The report stated: "The action or effect of ACP on the system of Viking Hoard was graphically illustrated by the poor performance of the gelding in the Tramore race."
It added that "Viking Hoard became rapidly detached from the rest of the field and was pulled up before the seventh hurdle".
The IHRB received alerts from the British Horseracing Authority (BHA) relating to betting patterns on Viking Hoard.
These were based on information received from commercial betting exchanges, which allow for widespread betting against horses winning races.
In the report, it was not alleged that Byrnes was directly involved in either the administration of ACP or the betting patterns.
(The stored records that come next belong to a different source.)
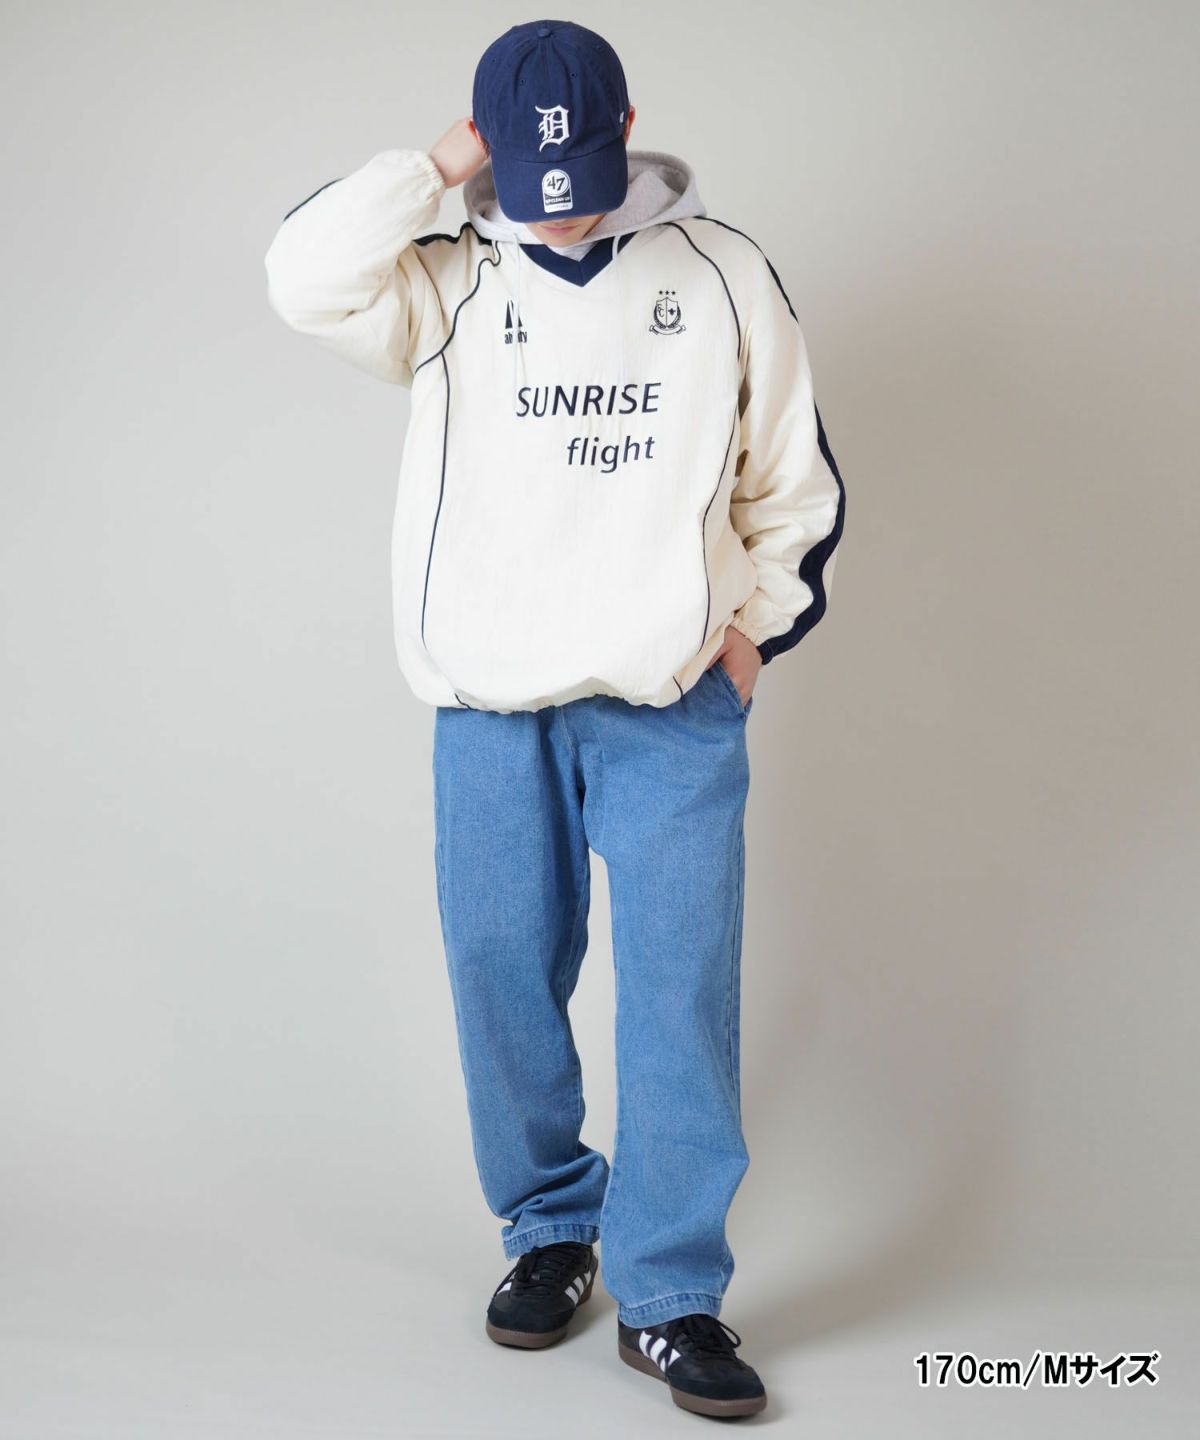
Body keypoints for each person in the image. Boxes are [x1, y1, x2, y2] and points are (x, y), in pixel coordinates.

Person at [264, 18, 845, 1422]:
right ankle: (550, 1226)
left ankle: (671, 1294)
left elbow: (794, 479)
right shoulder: (450, 274)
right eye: (532, 187)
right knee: (500, 975)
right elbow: (300, 274)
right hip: (491, 704)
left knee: (678, 996)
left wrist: (751, 634)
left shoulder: (722, 274)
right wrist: (440, 165)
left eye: (580, 178)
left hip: (667, 705)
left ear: (625, 126)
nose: (563, 211)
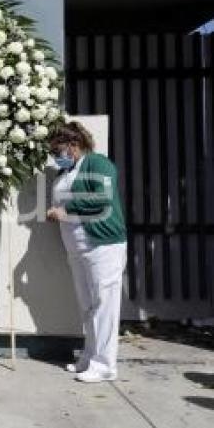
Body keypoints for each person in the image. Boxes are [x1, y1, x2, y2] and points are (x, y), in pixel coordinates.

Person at [47, 121, 127, 383]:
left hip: (103, 245)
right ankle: (90, 356)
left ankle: (105, 365)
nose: (55, 157)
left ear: (73, 144)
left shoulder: (98, 163)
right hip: (77, 249)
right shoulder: (67, 173)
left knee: (104, 305)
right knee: (88, 306)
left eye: (57, 150)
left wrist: (65, 210)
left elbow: (102, 197)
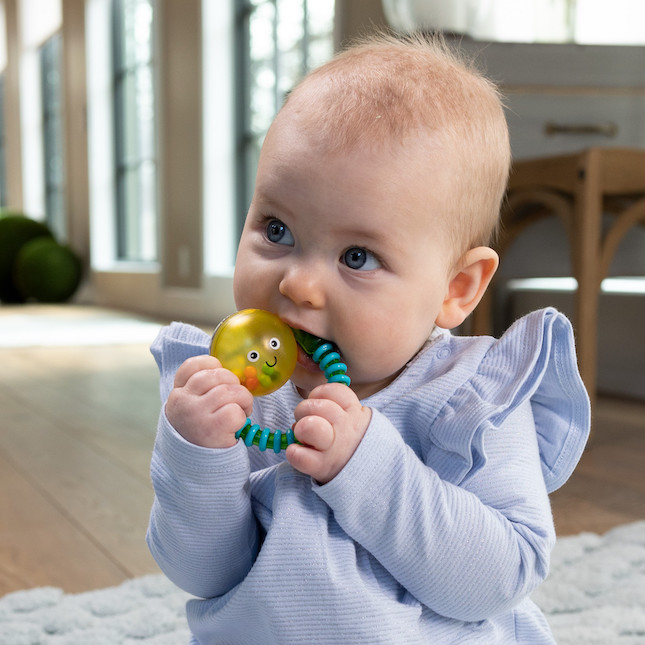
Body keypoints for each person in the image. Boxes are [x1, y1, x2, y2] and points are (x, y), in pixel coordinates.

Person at [147, 33, 590, 644]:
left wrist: (367, 466)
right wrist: (196, 456)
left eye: (358, 255)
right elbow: (203, 572)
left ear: (456, 288)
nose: (299, 284)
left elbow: (500, 576)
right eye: (276, 228)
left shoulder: (474, 400)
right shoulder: (247, 394)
The committee did find that Byrnes was "seriously negligent" in the supervision of Viking Hoard on the day and added "it is incumbent on the trainer to arrange for and deploy adequate personnel and resources to specifically ensure that there is no unauthorised or unsupervised access to a competitor on race day".
Byrnes estimated that the gelding was left unattended for a total of between 20 and 25 minutes on the day of the Tramore race.
It was stated he had taken risks in discharging his responsibilities under the rules that resulted in an extremely serious outcome from the perspective of the IHRB.
The trainer stated he had not used ACP in his stable for many years and his stance on the matter is that he had nothing to do with the administration of the ACP to Viking Hoard or the betting patterns.
The committee were satisfied that Byrnes was in breach of Rule 96(a) as a prohibited substance was present in the sample taken from Viking Hoard at Tramore.
The Committee ordered that Byrnes' licence be withdrawn for a period of six months and fined €1,000.
When contacted by RTÉ Sport this afternoon, the trainer said he would not be commenting on the report, only to say he would be appealing the decision.